Saturday, January 4, 2014

14 Old Testament Reference Books and Counting

Picture of the Day for 1/4/2014. I may be a bit of a heathen, but that doesn't mean I don't have a well-stocked library of religious reference materials. My friend Suzanne was recently called to be a Sunday School teacher in her ward and I offered to loan her some reference books for the Old Testament- this year's course of study for the LDS church. She asked to come over today to pick them up so I assembled about 14 books for her. Those were just the ones I could find easily. I know I have more lurking in the hard-to-reach recesses of my bookshelves.

I have a couple of books where contemporary writers have written essays or short stories about the Old Testament. My favorite is a rather subversive short story called "She Unnames Them" by Ursula Le Guin. The story is written from Eve's point-of-view as she unravels Adam's work by "unnaming" the animals. The imagery in the story is so beautiful; below is an example:

As for the fish of the sea, their names dispersed from them in silence throughout the oceans like faint, dark blurs of cuttlefish ink, and drifted off on the currents without a trace. 

I have so many reference books because I was a Sunday School teacher myself for over four years. It was one of the rare periods of time when I haven't played the piano for church. Pianists are always at a premium so that's why playing the piano represents 99.9% of my church service to date. My most successful/favorite lesson I gave in all those four years was from the Old Testament. I was teaching the creation story from Genesis and I showed an excerpt from Nova - To the Moon, a space documentary that included the Apollo 8 transmission to earth on December 24, 1968. The astronauts took turns reading the creation story from Genesis.
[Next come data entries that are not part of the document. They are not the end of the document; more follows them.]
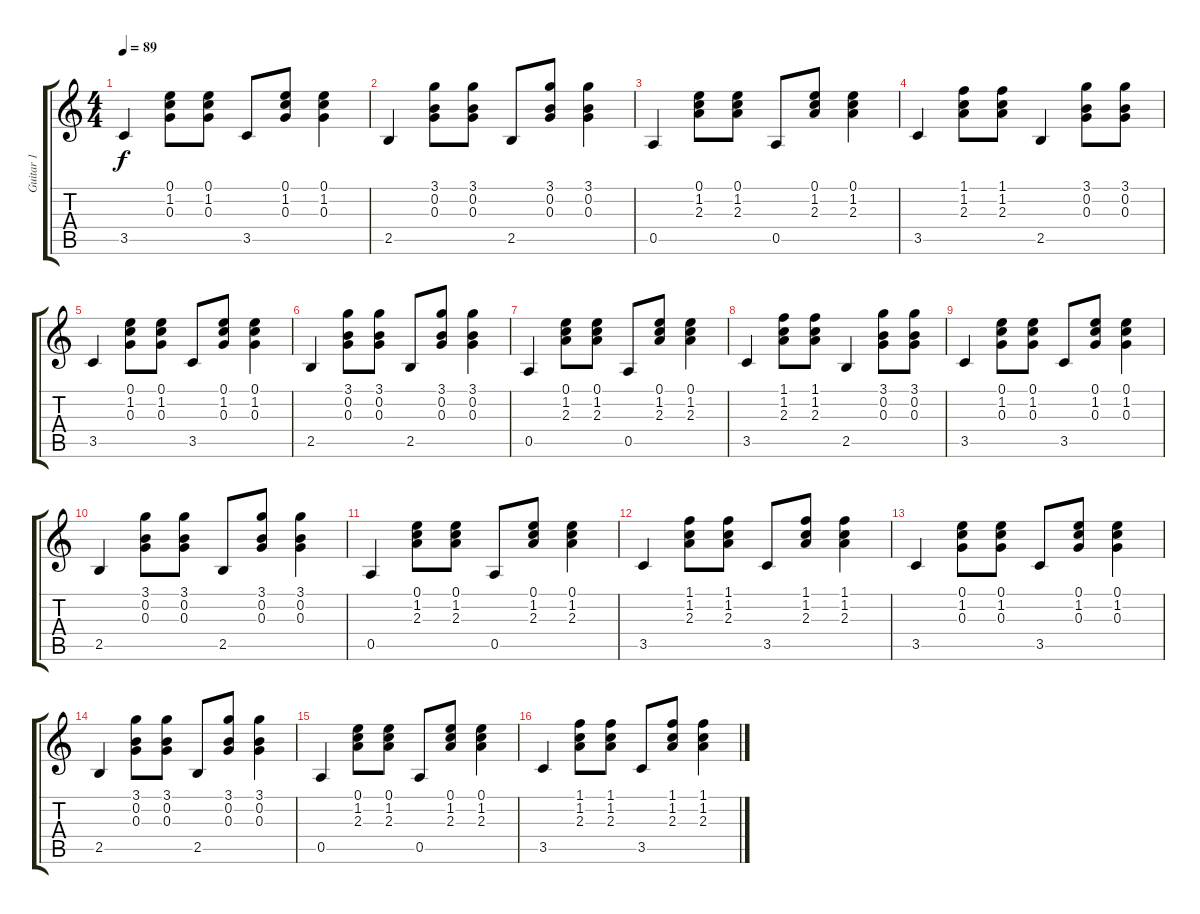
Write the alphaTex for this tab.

\track ("Guitar 1" "Guitar 1") {instrument electricguitarclean}
\staff {score tabs}
\tuning (E4 B3 G3 D3 A2 E2) {hide}
\ts (4 4)
\tempo 89
\clef g2
\ks c
3.5.4{dy f} (0.1 1.2 0.3).8 (0.1 1.2 0.3).8 3.5.8 (0.1 1.2 0.3).8 (0.1 1.2 0.3).4 |
2.5.4 (3.1 0.2 0.3).8 (3.1 0.2 0.3).8 2.5.8 (3.1 0.2 0.3).8 (3.1 0.2 0.3).4 |
0.5.4 (0.1 1.2 2.3).8 (0.1 1.2 2.3).8 0.5.8 (0.1 1.2 2.3).8 (0.1 1.2 2.3).4 |
3.5.4 (1.1 1.2 2.3).8 (1.1 1.2 2.3).8 2.5.4 (3.1 0.2 0.3).8 (3.1 0.2 0.3).8 |
3.5.4 (0.1 1.2 0.3).8 (0.1 1.2 0.3).8 3.5.8 (0.1 1.2 0.3).8 (0.1 1.2 0.3).4 |
2.5.4 (3.1 0.2 0.3).8 (3.1 0.2 0.3).8 2.5.8 (3.1 0.2 0.3).8 (3.1 0.2 0.3).4 |
0.5.4 (0.1 1.2 2.3).8 (0.1 1.2 2.3).8 0.5.8 (0.1 1.2 2.3).8 (0.1 1.2 2.3).4 |
3.5.4 (1.1 1.2 2.3).8 (1.1 1.2 2.3).8 2.5.4 (3.1 0.2 0.3).8 (3.1 0.2 0.3).8 |
3.5.4 (0.1 1.2 0.3).8 (0.1 1.2 0.3).8 3.5.8 (0.1 1.2 0.3).8 (0.1 1.2 0.3).4 |
2.5.4 (3.1 0.2 0.3).8 (3.1 0.2 0.3).8 2.5.8 (3.1 0.2 0.3).8 (3.1 0.2 0.3).4 |
0.5.4 (0.1 1.2 2.3).8 (0.1 1.2 2.3).8 0.5.8 (0.1 1.2 2.3).8 (0.1 1.2 2.3).4 |
3.5.4 (1.1 1.2 2.3).8 (1.1 1.2 2.3).8 3.5.8 (1.1 1.2 2.3).8 (1.1 1.2 2.3).4 |
3.5.4 (0.1 1.2 0.3).8 (0.1 1.2 0.3).8 3.5.8 (0.1 1.2 0.3).8 (0.1 1.2 0.3).4 |
2.5.4 (3.1 0.2 0.3).8 (3.1 0.2 0.3).8 2.5.8 (3.1 0.2 0.3).8 (3.1 0.2 0.3).4 |
0.5.4 (0.1 1.2 2.3).8 (0.1 1.2 2.3).8 0.5.8 (0.1 1.2 2.3).8 (0.1 1.2 2.3).4 |
3.5.4 (1.1 1.2 2.3).8 (1.1 1.2 2.3).8 3.5.8 (1.1 1.2 2.3).8 (1.1 1.2 2.3).4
It was an appropriate choice (at least I think so- the words are lovely regardless of religious beliefs) not only because it was Christmas Eve, but because this was the first time men had traveled to the moon and had the unique vantage point of seeing the earth rising over the moon. The earth looks so beautiful from space, It must have seemed like an amazing creation to those astronauts. 

I do have to add a disclaimer that I showed this excerpt BEFORE I became a space fanatic. This particular documentary had been on my radar because several years before I had been having a crisis of faith. I turned on the TV at 2 am one morning due to insomnia and the excerpt I showed to my Sunday School class happened to be playing right at that moment. It made me cry.